▶ [Written request] Return each line from the entries below that contains the word "praise".

▶ [Records for processing]
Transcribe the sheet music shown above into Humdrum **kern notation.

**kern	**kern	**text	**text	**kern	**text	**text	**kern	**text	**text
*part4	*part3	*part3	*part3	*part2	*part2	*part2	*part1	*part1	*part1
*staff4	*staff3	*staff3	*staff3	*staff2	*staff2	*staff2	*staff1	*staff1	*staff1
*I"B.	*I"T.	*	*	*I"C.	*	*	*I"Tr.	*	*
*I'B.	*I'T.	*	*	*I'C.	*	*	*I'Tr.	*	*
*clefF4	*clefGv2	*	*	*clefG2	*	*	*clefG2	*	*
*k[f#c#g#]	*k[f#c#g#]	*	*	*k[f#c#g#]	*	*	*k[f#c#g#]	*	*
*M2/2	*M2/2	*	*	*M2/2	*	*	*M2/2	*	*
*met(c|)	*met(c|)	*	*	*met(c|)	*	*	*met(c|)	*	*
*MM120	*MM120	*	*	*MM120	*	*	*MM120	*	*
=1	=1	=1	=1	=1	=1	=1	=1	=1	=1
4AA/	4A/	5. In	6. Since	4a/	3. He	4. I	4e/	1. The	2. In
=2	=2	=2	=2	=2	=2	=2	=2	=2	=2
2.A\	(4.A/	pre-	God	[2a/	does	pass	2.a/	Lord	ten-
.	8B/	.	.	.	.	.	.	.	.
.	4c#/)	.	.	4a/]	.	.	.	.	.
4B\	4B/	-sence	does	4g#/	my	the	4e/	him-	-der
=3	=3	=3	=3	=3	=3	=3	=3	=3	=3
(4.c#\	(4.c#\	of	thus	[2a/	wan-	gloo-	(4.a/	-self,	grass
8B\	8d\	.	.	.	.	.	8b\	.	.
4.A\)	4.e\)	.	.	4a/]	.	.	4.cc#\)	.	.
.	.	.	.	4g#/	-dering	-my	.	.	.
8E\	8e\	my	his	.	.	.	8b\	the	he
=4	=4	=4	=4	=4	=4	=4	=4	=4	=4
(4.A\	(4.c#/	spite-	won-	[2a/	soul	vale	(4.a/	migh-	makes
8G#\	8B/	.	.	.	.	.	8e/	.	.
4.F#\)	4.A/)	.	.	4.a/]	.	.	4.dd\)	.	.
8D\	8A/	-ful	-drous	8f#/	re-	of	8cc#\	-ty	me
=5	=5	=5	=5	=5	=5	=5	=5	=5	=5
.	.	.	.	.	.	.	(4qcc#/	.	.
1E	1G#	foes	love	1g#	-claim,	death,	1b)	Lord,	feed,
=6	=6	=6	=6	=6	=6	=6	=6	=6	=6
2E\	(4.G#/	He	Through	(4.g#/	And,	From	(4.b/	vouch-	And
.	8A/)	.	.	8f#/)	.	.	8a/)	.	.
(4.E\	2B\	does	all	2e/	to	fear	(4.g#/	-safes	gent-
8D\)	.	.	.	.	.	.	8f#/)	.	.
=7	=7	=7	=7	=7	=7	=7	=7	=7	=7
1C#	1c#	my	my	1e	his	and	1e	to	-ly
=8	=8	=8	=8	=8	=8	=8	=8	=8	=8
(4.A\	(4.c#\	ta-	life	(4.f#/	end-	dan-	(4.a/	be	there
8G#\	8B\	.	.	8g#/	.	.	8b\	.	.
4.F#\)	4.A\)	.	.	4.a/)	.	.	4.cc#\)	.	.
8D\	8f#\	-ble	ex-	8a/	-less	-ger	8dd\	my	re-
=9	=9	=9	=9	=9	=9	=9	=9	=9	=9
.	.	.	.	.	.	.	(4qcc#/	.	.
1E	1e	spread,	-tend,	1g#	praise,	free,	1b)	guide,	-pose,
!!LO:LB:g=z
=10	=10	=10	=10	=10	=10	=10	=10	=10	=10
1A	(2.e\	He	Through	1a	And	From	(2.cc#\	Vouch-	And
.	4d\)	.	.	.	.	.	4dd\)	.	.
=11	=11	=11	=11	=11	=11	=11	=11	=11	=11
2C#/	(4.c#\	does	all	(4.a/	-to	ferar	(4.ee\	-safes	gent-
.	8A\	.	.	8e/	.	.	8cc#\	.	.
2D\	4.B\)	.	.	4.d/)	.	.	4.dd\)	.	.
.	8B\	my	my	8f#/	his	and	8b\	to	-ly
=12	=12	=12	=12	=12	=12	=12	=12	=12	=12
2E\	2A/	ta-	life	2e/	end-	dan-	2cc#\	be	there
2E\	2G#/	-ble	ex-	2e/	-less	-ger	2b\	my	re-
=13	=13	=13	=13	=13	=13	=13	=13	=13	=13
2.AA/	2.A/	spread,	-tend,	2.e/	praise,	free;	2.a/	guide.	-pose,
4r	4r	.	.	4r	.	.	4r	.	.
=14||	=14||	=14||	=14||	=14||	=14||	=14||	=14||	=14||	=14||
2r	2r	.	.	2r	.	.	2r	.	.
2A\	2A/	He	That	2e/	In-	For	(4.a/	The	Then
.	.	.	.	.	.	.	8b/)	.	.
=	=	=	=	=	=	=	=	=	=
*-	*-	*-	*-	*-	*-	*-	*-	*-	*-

▶ [Answer to the problem]
1E	1e	spread,	-tend,	1g#	praise,	free,	1b)	guide,	-pose,
2.AA/	2.A/	spread,	-tend,	2.e/	praise,	free;	2.a/	guide.	-pose,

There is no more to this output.